This is a guest post by Emma Woods, a 3rd year MSci Physics student at the University of Nottingham and a member of the ENTHUSE project team.
On my second day in Addis Ababa I found myself sitting in my hotel room having closed the door to what I had seen over the past 48 hours and a sense of relief came over me. I was overwhelmed. Before sitting down to write this I spent a good while thinking about how to articulate my experience; how I’m feeling, the sights I’ve seen and how it compares to the world I’m used to.
The first thing to note would be the astounding beauty of the area, Addis sits at the foot of Mount Entoto from which you can see breath taking views of this gorgeous grassland city. Atop this mountain hosts the historical palace built by Emperor Menelik II just 150 years ago and is surrounded by many colourful monasteries leading it to be considered a sacred mountain. A visit to the Entoto museum, led by a wonderfully succinct tour guide, showed just how full the heritage of this country is.

(Entries from a data collection)
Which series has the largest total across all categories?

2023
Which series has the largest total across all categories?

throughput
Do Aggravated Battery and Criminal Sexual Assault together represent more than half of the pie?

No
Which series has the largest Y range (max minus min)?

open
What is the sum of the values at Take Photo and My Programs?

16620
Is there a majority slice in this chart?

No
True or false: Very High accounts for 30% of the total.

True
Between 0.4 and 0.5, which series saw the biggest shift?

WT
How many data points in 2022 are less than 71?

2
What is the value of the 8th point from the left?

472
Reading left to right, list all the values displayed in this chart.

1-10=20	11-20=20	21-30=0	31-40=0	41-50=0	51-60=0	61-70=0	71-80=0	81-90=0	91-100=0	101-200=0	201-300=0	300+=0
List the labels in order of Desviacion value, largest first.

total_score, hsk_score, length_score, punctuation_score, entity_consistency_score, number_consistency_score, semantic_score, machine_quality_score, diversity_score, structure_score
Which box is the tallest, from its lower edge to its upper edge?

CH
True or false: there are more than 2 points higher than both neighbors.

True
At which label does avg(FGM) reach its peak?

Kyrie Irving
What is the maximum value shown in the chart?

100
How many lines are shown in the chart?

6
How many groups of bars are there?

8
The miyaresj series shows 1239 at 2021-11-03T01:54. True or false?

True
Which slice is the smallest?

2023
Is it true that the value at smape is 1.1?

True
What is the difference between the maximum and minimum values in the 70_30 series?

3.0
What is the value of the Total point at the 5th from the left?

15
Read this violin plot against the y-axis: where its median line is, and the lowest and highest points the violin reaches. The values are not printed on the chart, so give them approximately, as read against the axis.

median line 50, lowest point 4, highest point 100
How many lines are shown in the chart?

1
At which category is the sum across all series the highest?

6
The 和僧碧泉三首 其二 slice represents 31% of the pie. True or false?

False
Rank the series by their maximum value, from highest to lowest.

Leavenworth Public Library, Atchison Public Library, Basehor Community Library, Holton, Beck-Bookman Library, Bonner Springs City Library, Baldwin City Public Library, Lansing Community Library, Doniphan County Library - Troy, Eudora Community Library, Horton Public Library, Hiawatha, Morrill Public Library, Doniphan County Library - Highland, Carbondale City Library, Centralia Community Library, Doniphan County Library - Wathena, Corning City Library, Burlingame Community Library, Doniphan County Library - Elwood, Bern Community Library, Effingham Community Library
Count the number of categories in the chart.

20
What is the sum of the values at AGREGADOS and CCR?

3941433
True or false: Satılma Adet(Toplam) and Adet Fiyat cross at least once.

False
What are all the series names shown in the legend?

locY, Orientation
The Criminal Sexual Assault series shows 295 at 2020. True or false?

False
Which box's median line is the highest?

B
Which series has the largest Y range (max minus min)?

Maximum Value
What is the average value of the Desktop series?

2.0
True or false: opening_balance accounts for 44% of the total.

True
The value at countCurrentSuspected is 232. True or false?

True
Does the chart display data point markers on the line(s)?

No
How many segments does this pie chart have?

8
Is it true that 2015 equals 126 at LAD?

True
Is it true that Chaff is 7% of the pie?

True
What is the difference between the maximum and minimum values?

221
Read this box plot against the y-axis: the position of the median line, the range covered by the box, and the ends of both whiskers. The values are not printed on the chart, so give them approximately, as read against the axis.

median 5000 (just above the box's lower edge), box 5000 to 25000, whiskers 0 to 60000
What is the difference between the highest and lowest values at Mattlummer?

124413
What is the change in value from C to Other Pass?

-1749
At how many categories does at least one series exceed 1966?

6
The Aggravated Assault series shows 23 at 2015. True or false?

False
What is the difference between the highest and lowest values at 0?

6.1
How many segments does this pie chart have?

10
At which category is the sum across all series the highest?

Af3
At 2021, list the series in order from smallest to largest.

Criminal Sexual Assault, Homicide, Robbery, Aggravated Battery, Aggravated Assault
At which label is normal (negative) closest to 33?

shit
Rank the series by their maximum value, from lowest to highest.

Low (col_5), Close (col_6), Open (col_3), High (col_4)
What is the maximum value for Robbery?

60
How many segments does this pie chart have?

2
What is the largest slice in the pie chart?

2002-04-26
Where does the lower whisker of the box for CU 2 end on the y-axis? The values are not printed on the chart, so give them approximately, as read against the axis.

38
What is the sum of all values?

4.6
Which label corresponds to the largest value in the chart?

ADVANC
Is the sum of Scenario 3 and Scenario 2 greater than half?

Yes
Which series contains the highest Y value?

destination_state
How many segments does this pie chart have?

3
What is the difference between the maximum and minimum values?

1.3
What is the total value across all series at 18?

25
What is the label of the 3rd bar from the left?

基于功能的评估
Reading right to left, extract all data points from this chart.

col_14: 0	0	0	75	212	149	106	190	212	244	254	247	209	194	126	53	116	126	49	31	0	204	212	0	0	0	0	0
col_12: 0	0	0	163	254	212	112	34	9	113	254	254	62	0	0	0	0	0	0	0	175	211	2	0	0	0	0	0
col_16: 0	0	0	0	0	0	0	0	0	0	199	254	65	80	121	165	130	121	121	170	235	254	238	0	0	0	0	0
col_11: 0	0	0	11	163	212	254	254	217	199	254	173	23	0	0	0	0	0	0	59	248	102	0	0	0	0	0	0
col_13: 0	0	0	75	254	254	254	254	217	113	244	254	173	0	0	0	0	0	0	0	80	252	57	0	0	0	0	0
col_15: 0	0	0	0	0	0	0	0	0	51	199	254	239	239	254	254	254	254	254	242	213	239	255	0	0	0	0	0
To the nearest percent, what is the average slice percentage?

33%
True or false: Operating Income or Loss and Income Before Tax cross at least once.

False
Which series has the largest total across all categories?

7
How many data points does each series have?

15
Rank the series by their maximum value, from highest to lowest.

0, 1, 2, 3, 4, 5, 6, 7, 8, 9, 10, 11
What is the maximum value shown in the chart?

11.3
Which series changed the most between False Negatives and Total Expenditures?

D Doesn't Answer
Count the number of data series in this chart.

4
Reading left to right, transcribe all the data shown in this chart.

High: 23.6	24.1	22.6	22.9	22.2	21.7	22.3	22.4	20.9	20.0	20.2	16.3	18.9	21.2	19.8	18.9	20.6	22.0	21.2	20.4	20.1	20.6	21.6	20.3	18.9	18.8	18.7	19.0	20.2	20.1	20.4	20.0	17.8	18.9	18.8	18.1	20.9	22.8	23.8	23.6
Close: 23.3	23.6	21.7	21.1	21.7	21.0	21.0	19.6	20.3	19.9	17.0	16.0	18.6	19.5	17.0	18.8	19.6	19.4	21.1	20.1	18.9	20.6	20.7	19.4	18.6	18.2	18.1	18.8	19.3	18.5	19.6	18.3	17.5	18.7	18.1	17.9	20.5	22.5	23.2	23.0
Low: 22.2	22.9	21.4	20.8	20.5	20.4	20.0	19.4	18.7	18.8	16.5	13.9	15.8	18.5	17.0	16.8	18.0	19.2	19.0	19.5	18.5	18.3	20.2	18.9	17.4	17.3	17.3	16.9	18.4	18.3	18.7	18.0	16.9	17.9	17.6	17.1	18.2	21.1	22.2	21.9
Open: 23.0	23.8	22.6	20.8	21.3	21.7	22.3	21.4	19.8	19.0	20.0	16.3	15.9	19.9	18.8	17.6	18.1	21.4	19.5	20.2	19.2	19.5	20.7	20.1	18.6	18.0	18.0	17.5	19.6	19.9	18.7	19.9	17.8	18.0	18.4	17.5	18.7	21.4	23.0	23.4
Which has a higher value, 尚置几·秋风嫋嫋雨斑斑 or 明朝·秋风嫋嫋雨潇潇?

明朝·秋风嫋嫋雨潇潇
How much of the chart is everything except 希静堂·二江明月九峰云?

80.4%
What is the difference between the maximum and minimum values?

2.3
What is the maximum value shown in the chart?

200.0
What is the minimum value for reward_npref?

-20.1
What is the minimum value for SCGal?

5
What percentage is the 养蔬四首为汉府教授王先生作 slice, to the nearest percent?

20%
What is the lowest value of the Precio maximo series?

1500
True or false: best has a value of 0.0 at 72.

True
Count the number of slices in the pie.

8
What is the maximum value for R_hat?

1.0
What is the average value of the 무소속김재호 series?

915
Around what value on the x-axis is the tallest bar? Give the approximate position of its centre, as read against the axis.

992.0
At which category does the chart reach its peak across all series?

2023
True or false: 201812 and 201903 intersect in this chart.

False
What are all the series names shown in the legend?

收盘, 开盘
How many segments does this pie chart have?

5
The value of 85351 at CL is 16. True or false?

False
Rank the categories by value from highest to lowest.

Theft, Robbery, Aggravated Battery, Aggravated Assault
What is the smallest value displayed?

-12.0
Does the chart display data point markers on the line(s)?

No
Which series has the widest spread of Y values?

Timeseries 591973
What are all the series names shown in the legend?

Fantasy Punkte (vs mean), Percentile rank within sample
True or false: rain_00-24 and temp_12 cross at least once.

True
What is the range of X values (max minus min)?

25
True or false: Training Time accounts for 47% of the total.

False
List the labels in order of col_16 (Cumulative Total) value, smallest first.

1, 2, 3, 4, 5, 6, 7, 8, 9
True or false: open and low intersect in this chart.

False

Activity list
a – Print the passage of the guest post between "On my second" and "I’m used to.", inclusive.
b – Answer these questions using the guest post:
(i) At which university is the writer a student?
(ii) At the foot of which mountain does Addis sit?
(iii) Who built the historical palace on top of that mountain?

Responses by item number
a –
On my second day in Addis Ababa I found myself sitting in my hotel room having closed the door to what I had seen over the past 48 hours and a sense of relief came over me. I was overwhelmed. Before sitting down to write this I spent a good while thinking about how to articulate my experience; how I’m feeling, the sights I’ve seen and how it compares to the world I’m used to.

b –
(i) The University of Nottingham
(ii) Mount Entoto
(iii) Emperor Menelik II